A witty style of expression, a twitchy-vitality [pha;Rakpan], freshness of words-- in every respect this verse is a superb [bahtariin] example of Mir's mastery. The beloved's waist is said to be nonexistent. But the speaker wasn't at all inconvenienced by this nonexistence. Consider how Mir has, by writing ukh;Raa instead of [the more common] big;Raa , created the limit case of mischievousness.

The 'unseen hand' [dast-e ;Gaib] is a quality of some 'friends of God': even without any outward means of income, they remain well-endowed and flourishing and generous. Using the dictionary meaning of this phrase, he has created a new pleasure. If your waist was nonexistent, what harm did that do me? For taking hold of a nonexistent thing, what can possibly be better than an 'unseen hand'? I had an 'unseen hand', I grasped your waist.

The pleasure is that even to grasp your waist at all is proof of an 'unseen hand', because if the waist was nonexistent, then it was possible to grasp it only with an 'unseen hand'. Since I grasped the waist, it was thus proved that I had an 'unseen hand'.

The theme of the waist and the unseen, Jalal too has versified very well, although indeed without a wit and trickiness like Mir's:

((adam kuchh duur ((aashiq se nahii;N himmat agar baa;Ndhe
kamar mil jaa))e us but kii jo mi;Tne par kamar baa;Ndhe

[nonexistence is not very far from the lover, if he would gather his courage
the waist of that idol would be obtained, if he would 'gird up his waist' for being erased]

FWP:

SETS == HUMOR
MOTIFS == [BELOVED HAS NO WAIST]; ISLAMIC
NAMES
TERMS

Truly it's an amusing verse!
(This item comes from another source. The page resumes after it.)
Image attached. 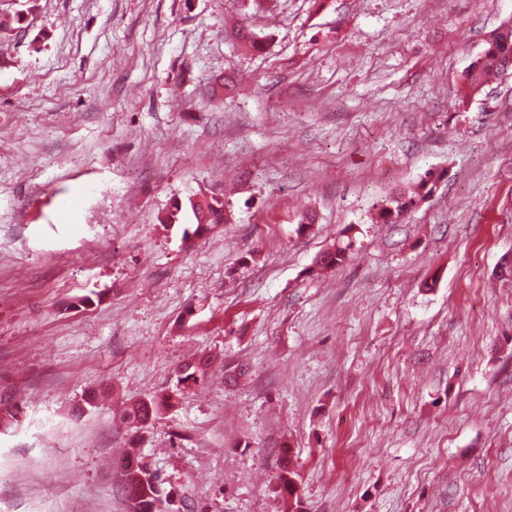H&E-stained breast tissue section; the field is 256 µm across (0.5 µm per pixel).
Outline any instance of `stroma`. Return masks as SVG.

Mir doesn't have as many wild and crazy, madly witty and wittily mad, verses as Ghalib does, but he's by no means devoid of a very enjoyable sense of humor. So much for Azad and his depiction of Mir as a quivering mass of ronaa-dhonaa , a pathetic innocent who never in his life had any fun.

The ((adam in the first line invites us to imagine a jaunty or grandiose (Ghalibian) speaker, who might be in, or even beyond, some form of 'nonbeing'. But the second line makes us aware that it is the beloved's waist that has the quality of 'nonbeing'. What about the speaker himself? He and his addressee, the beloved, are left in a kind of existential limbo.

Note for translation fans: It's hard enough to decide how to translate a wide-ranging word like ((adam (see the definition above); but a phrase like dast-e ;Gaib is tricky indeed. For ;Gaib can be either a noun or an adjective. If it's taken as a noun, 'the hand of the Unseen' sounds a bit religious or at least portentously philosophical. By taking it as an adjective, we get 'unseen hand', which sounds much more versatile. (I would have liked 'invisible hand', but unfortunately Adam Smith and the economists got there first.) Then, is it 'an', or 'the', unseen hand? This too makes a difference in tone. In view of the lightness and wit of the present verse, I chose accordingly; but a case could also be made for going the other way.